What you should do -
Print the whole listing, unchanged.

Material for the task -

____

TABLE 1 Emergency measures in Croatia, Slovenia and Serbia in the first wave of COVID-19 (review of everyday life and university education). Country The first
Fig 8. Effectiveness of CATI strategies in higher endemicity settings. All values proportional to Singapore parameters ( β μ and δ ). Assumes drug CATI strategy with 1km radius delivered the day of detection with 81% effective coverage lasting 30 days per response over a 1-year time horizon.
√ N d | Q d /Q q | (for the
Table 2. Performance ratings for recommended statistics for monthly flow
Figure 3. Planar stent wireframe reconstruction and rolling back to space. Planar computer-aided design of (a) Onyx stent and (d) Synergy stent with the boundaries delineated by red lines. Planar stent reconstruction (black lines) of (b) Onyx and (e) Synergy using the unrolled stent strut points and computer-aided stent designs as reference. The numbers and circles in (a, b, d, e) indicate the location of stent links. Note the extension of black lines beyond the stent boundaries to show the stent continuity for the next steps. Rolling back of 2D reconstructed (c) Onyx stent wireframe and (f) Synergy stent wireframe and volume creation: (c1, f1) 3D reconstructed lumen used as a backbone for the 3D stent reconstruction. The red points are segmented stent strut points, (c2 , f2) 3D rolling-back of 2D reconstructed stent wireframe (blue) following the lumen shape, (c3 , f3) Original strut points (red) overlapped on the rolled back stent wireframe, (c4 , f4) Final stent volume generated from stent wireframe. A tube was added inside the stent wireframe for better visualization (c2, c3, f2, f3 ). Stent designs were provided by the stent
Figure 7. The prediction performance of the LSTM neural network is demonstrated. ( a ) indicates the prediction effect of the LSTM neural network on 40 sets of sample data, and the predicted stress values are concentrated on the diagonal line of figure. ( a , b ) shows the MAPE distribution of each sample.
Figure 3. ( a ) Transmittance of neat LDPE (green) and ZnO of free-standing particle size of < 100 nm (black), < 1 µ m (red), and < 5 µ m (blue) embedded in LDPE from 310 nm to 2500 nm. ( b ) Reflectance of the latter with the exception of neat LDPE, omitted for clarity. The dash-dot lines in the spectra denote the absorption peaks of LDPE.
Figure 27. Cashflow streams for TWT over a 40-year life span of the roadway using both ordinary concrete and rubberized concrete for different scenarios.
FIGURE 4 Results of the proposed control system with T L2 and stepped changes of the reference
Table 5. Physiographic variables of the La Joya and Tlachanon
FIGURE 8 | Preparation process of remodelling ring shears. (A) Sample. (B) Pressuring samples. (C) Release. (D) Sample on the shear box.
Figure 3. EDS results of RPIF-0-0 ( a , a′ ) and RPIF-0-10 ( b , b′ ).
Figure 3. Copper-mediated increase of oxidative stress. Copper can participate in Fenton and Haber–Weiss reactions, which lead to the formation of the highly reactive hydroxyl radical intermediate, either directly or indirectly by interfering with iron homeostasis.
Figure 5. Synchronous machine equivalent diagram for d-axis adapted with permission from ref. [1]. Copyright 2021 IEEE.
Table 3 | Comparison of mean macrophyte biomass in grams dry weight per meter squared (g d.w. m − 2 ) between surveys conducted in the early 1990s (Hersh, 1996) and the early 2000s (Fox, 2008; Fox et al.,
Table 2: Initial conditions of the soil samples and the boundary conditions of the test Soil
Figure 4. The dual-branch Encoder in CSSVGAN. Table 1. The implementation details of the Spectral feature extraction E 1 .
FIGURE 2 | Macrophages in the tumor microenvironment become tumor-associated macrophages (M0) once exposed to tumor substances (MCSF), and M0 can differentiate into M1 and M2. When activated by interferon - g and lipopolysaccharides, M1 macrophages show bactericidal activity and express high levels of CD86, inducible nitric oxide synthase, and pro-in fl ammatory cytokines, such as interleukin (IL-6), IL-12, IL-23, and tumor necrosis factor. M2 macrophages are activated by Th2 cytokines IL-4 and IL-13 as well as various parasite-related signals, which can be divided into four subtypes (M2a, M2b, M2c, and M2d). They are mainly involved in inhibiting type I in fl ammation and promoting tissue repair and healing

____

Output of the task -
TABLE 1 Emergency measures in Croatia, Slovenia and Serbia in the first wave of COVID-19 (review of everyday life and university education). Country The first
Fig 8. Effectiveness of CATI strategies in higher endemicity settings. All values proportional to Singapore parameters ( β μ and δ ). Assumes drug CATI strategy with 1km radius delivered the day of detection with 81% effective coverage lasting 30 days per response over a 1-year time horizon.
√ N d | Q d /Q q | (for the
Table 2. Performance ratings for recommended statistics for monthly flow
Figure 3. Planar stent wireframe reconstruction and rolling back to space. Planar computer-aided design of (a) Onyx stent and (d) Synergy stent with the boundaries delineated by red lines. Planar stent reconstruction (black lines) of (b) Onyx and (e) Synergy using the unrolled stent strut points and computer-aided stent designs as reference. The numbers and circles in (a, b, d, e) indicate the location of stent links. Note the extension of black lines beyond the stent boundaries to show the stent continuity for the next steps. Rolling back of 2D reconstructed (c) Onyx stent wireframe and (f) Synergy stent wireframe and volume creation: (c1, f1) 3D reconstructed lumen used as a backbone for the 3D stent reconstruction. The red points are segmented stent strut points, (c2 , f2) 3D rolling-back of 2D reconstructed stent wireframe (blue) following the lumen shape, (c3 , f3) Original strut points (red) overlapped on the rolled back stent wireframe, (c4 , f4) Final stent volume generated from stent wireframe. A tube was added inside the stent wireframe for better visualization (c2, c3, f2, f3 ). Stent designs were provided by the stent
Figure 7. The prediction performance of the LSTM neural network is demonstrated. ( a ) indicates the prediction effect of the LSTM neural network on 40 sets of sample data, and the predicted stress values are concentrated on the diagonal line of figure. ( a , b ) shows the MAPE distribution of each sample.
Figure 3. ( a ) Transmittance of neat LDPE (green) and ZnO of free-standing particle size of < 100 nm (black), < 1 µ m (red), and < 5 µ m (blue) embedded in LDPE from 310 nm to 2500 nm. ( b ) Reflectance of the latter with the exception of neat LDPE, omitted for clarity. The dash-dot lines in the spectra denote the absorption peaks of LDPE.
Figure 27. Cashflow streams for TWT over a 40-year life span of the roadway using both ordinary concrete and rubberized concrete for different scenarios.
FIGURE 4 Results of the proposed control system with T L2 and stepped changes of the reference
Table 5. Physiographic variables of the La Joya and Tlachanon
FIGURE 8 | Preparation process of remodelling ring shears. (A) Sample. (B) Pressuring samples. (C) Release. (D) Sample on the shear box.
Figure 3. EDS results of RPIF-0-0 ( a , a′ ) and RPIF-0-10 ( b , b′ ).
Figure 3. Copper-mediated increase of oxidative stress. Copper can participate in Fenton and Haber–Weiss reactions, which lead to the formation of the highly reactive hydroxyl radical intermediate, either directly or indirectly by interfering with iron homeostasis.
Figure 5. Synchronous machine equivalent diagram for d-axis adapted with permission from ref. [1]. Copyright 2021 IEEE.
Table 3 | Comparison of mean macrophyte biomass in grams dry weight per meter squared (g d.w. m − 2 ) between surveys conducted in the early 1990s (Hersh, 1996) and the early 2000s (Fox, 2008; Fox et al.,
Table 2: Initial conditions of the soil samples and the boundary conditions of the test Soil
Figure 4. The dual-branch Encoder in CSSVGAN. Table 1. The implementation details of the Spectral feature extraction E 1 .
FIGURE 2 | Macrophages in the tumor microenvironment become tumor-associated macrophages (M0) once exposed to tumor substances (MCSF), and M0 can differentiate into M1 and M2. When activated by interferon - g and lipopolysaccharides, M1 macrophages show bactericidal activity and express high levels of CD86, inducible nitric oxide synthase, and pro-in fl ammatory cytokines, such as interleukin (IL-6), IL-12, IL-23, and tumor necrosis factor. M2 macrophages are activated by Th2 cytokines IL-4 and IL-13 as well as various parasite-related signals, which can be divided into four subtypes (M2a, M2b, M2c, and M2d). They are mainly involved in inhibiting type I in fl ammation and promoting tissue repair and healing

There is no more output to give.